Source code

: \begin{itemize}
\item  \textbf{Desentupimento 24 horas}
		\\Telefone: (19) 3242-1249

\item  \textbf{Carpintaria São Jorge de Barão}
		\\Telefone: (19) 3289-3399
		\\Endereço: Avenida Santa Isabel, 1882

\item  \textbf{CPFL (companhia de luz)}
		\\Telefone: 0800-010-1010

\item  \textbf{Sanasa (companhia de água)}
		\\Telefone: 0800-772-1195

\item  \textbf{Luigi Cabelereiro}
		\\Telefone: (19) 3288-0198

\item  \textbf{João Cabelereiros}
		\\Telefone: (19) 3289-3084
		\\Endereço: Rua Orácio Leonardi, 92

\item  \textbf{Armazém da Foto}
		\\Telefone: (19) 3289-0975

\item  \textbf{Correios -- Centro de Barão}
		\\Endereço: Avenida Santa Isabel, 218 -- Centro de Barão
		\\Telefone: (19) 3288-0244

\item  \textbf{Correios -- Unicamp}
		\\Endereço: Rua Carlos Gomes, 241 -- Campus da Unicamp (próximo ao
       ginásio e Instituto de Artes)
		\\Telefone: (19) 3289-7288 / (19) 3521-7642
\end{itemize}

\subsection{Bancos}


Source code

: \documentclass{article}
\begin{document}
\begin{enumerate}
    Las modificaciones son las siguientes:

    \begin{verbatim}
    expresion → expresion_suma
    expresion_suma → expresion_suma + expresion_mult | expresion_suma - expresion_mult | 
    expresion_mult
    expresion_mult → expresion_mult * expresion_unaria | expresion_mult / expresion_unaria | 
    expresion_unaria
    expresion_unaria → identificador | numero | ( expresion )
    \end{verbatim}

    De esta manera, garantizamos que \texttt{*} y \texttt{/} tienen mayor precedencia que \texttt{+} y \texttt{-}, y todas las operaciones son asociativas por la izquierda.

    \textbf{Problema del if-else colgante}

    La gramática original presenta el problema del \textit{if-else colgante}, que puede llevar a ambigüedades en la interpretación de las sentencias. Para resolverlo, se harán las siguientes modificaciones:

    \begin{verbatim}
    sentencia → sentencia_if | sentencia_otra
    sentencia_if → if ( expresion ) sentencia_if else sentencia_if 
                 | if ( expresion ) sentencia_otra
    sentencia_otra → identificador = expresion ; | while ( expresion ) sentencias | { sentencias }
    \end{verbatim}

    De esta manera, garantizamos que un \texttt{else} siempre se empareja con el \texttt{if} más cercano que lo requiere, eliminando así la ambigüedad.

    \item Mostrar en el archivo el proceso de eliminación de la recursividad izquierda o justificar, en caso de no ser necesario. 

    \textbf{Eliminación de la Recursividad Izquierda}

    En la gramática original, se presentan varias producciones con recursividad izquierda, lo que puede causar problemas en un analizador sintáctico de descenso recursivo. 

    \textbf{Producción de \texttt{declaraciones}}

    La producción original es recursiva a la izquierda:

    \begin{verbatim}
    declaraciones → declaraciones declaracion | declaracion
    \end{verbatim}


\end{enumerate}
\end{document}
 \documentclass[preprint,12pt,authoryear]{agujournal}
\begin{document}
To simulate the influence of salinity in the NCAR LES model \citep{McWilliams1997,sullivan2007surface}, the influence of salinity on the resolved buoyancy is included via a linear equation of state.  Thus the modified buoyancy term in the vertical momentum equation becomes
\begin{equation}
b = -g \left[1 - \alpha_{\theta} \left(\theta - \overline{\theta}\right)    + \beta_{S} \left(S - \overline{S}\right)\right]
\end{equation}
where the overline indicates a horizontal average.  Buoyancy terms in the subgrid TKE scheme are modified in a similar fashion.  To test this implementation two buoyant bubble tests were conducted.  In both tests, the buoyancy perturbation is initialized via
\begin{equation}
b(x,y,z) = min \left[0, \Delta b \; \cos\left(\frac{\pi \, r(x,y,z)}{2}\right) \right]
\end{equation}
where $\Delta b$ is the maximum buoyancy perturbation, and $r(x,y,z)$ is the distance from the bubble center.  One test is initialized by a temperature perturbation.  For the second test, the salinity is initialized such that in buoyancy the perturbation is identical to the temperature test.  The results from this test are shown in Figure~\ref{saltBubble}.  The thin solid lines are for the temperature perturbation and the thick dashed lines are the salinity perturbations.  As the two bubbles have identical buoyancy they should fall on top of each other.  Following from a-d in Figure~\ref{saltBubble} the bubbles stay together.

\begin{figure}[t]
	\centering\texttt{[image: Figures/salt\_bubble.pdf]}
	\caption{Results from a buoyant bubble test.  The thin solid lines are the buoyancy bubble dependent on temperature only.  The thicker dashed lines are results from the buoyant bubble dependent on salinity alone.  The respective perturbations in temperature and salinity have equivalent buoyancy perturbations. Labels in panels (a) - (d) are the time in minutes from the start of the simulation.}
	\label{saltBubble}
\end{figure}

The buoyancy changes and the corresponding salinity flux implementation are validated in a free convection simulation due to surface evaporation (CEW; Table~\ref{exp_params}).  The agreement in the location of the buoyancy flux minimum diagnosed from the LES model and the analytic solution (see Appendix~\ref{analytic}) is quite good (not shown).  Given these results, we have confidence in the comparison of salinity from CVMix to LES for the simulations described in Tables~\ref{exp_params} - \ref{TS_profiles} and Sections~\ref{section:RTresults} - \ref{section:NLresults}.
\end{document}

> ACTIVITY
The full listing needs to be transcribed exactly.

> FINAL ANSWER
Source code

: \begin{itemize}
\item  \textbf{Desentupimento 24 horas}
		\\Telefone: (19) 3242-1249

\item  \textbf{Carpintaria São Jorge de Barão}
		\\Telefone: (19) 3289-3399
		\\Endereço: Avenida Santa Isabel, 1882

\item  \textbf{CPFL (companhia de luz)}
		\\Telefone: 0800-010-1010

\item  \textbf{Sanasa (companhia de água)}
		\\Telefone: 0800-772-1195

\item  \textbf{Luigi Cabelereiro}
		\\Telefone: (19) 3288-0198

\item  \textbf{João Cabelereiros}
		\\Telefone: (19) 3289-3084
		\\Endereço: Rua Orácio Leonardi, 92

\item  \textbf{Armazém da Foto}
		\\Telefone: (19) 3289-0975

\item  \textbf{Correios -- Centro de Barão}
		\\Endereço: Avenida Santa Isabel, 218 -- Centro de Barão
		\\Telefone: (19) 3288-0244

\item  \textbf{Correios -- Unicamp}
		\\Endereço: Rua Carlos Gomes, 241 -- Campus da Unicamp (próximo ao
       ginásio e Instituto de Artes)
		\\Telefone: (19) 3289-7288 / (19) 3521-7642
\end{itemize}

\subsection{Bancos}


Source code

: \documentclass{article}
\begin{document}
\begin{enumerate}
    Las modificaciones son las siguientes:

    \begin{verbatim}
    expresion → expresion_suma
    expresion_suma → expresion_suma + expresion_mult | expresion_suma - expresion_mult | 
    expresion_mult
    expresion_mult → expresion_mult * expresion_unaria | expresion_mult / expresion_unaria | 
    expresion_unaria
    expresion_unaria → identificador | numero | ( expresion )
    \end{verbatim}

    De esta manera, garantizamos que \texttt{*} y \texttt{/} tienen mayor precedencia que \texttt{+} y \texttt{-}, y todas las operaciones son asociativas por la izquierda.

    \textbf{Problema del if-else colgante}

    La gramática original presenta el problema del \textit{if-else colgante}, que puede llevar a ambigüedades en la interpretación de las sentencias. Para resolverlo, se harán las siguientes modificaciones:

    \begin{verbatim}
    sentencia → sentencia_if | sentencia_otra
    sentencia_if → if ( expresion ) sentencia_if else sentencia_if 
                 | if ( expresion ) sentencia_otra
    sentencia_otra → identificador = expresion ; | while ( expresion ) sentencias | { sentencias }
    \end{verbatim}

    De esta manera, garantizamos que un \texttt{else} siempre se empareja con el \texttt{if} más cercano que lo requiere, eliminando así la ambigüedad.

    \item Mostrar en el archivo el proceso de eliminación de la recursividad izquierda o justificar, en caso de no ser necesario. 

    \textbf{Eliminación de la Recursividad Izquierda}

    En la gramática original, se presentan varias producciones con recursividad izquierda, lo que puede causar problemas en un analizador sintáctico de descenso recursivo. 

    \textbf{Producción de \texttt{declaraciones}}

    La producción original es recursiva a la izquierda:

    \begin{verbatim}
    declaraciones → declaraciones declaracion | declaracion
    \end{verbatim}


\end{enumerate}
\end{document}
 \documentclass[preprint,12pt,authoryear]{agujournal}
\begin{document}
To simulate the influence of salinity in the NCAR LES model \citep{McWilliams1997,sullivan2007surface}, the influence of salinity on the resolved buoyancy is included via a linear equation of state.  Thus the modified buoyancy term in the vertical momentum equation becomes
\begin{equation}
b = -g \left[1 - \alpha_{\theta} \left(\theta - \overline{\theta}\right)    + \beta_{S} \left(S - \overline{S}\right)\right]
\end{equation}
where the overline indicates a horizontal average.  Buoyancy terms in the subgrid TKE scheme are modified in a similar fashion.  To test this implementation two buoyant bubble tests were conducted.  In both tests, the buoyancy perturbation is initialized via
\begin{equation}
b(x,y,z) = min \left[0, \Delta b \; \cos\left(\frac{\pi \, r(x,y,z)}{2}\right) \right]
\end{equation}
where $\Delta b$ is the maximum buoyancy perturbation, and $r(x,y,z)$ is the distance from the bubble center.  One test is initialized by a temperature perturbation.  For the second test, the salinity is initialized such that in buoyancy the perturbation is identical to the temperature test.  The results from this test are shown in Figure~\ref{saltBubble}.  The thin solid lines are for the temperature perturbation and the thick dashed lines are the salinity perturbations.  As the two bubbles have identical buoyancy they should fall on top of each other.  Following from a-d in Figure~\ref{saltBubble} the bubbles stay together.

\begin{figure}[t]
	\centering\texttt{[image: Figures/salt\_bubble.pdf]}
	\caption{Results from a buoyant bubble test.  The thin solid lines are the buoyancy bubble dependent on temperature only.  The thicker dashed lines are results from the buoyant bubble dependent on salinity alone.  The respective perturbations in temperature and salinity have equivalent buoyancy perturbations. Labels in panels (a) - (d) are the time in minutes from the start of the simulation.}
	\label{saltBubble}
\end{figure}

The buoyancy changes and the corresponding salinity flux implementation are validated in a free convection simulation due to surface evaporation (CEW; Table~\ref{exp_params}).  The agreement in the location of the buoyancy flux minimum diagnosed from the LES model and the analytic solution (see Appendix~\ref{analytic}) is quite good (not shown).  Given these results, we have confidence in the comparison of salinity from CVMix to LES for the simulations described in Tables~\ref{exp_params} - \ref{TS_profiles} and Sections~\ref{section:RTresults} - \ref{section:NLresults}.
\end{document}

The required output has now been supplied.